[Work to complete]:
Each entry below should be returned exactly as is, with the pictures removed.

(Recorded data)
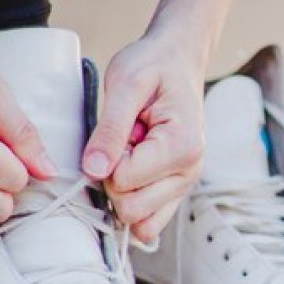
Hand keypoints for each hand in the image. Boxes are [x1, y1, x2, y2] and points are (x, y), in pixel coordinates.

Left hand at [88, 33, 205, 241]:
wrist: (177, 60)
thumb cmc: (153, 66)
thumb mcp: (125, 84)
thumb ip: (110, 129)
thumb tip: (94, 171)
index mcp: (182, 146)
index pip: (124, 181)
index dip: (107, 159)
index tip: (117, 131)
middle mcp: (190, 172)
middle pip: (132, 209)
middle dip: (113, 181)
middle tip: (122, 143)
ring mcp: (184, 184)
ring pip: (140, 223)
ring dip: (123, 193)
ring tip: (129, 155)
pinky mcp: (176, 191)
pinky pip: (149, 224)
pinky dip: (132, 203)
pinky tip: (130, 173)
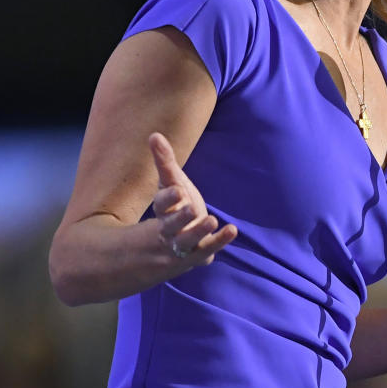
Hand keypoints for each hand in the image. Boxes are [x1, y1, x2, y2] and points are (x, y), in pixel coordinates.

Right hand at [149, 132, 237, 267]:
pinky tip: (232, 230)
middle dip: (180, 218)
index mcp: (162, 210)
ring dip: (199, 231)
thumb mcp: (171, 183)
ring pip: (187, 240)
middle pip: (171, 225)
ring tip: (212, 219)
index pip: (161, 204)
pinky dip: (219, 241)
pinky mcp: (198, 253)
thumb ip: (164, 161)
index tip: (178, 190)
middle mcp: (169, 229)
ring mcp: (183, 244)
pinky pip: (208, 248)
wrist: (172, 243)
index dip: (168, 199)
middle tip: (192, 208)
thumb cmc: (174, 205)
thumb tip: (154, 135)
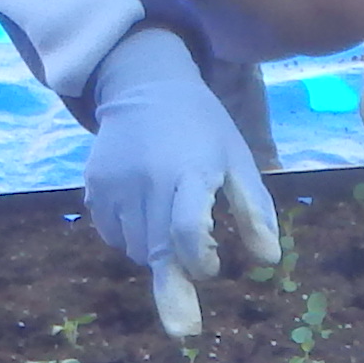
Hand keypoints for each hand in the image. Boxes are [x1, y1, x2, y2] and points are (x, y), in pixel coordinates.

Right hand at [83, 23, 277, 335]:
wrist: (146, 89)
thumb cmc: (203, 129)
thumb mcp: (238, 161)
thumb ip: (255, 211)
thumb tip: (270, 259)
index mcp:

[Answer to the exercise]:
Hand keypoints for each hand in the image. Boxes are [x1, y1, x2, y2] and points are (x, y), in pixel coordinates.

Left hand at [88, 33, 205, 241]:
wrist: (177, 60)
thumb cmc: (153, 66)
thumb mcp: (125, 84)
thumb ip: (110, 129)
thumb tip: (94, 171)
index mcp: (182, 146)
index pip: (124, 181)
index dip: (107, 159)
index tip: (117, 131)
middle mcp: (190, 172)
middle pip: (132, 209)
middle dip: (113, 181)
middle tip: (122, 143)
ring mcp: (184, 184)
ring pip: (140, 223)
ring dip: (123, 193)
ring tip: (129, 155)
pinky mcp: (176, 191)
pinky pip: (149, 224)
pinky dip: (132, 203)
pinky tip: (130, 173)
Hand keypoints for each hand in the image. Boxes are [x1, y1, x2, y2] and points are (x, y), in pixel coordinates.

Right hand at [149, 132, 237, 267]:
pinky tip: (232, 230)
middle dip: (180, 218)
index mcp: (162, 210)
ring dip: (199, 231)
thumb mcp: (171, 183)
ring pip: (187, 240)
middle pip: (171, 225)
ring tip: (212, 219)
index pip: (161, 204)
pinky dip: (219, 241)
pinky mcp: (198, 253)
thumb ip: (164, 161)
index tip: (178, 190)
middle mcp: (169, 229)
ring mcp: (183, 244)
pinky pip: (208, 248)
wrist: (172, 243)
index dip: (168, 199)
middle tip: (192, 208)
thumb cmc: (174, 205)
thumb tip: (154, 135)
Hand keypoints for each hand in the image. Boxes are [x1, y1, x2, y2] and points are (x, y), in pixel coordinates.

Right hand at [83, 23, 277, 335]:
wrist: (146, 89)
thumb cmc: (203, 129)
thumb mcp: (238, 161)
thumb ip: (255, 211)
thumb tip: (270, 259)
index mcp:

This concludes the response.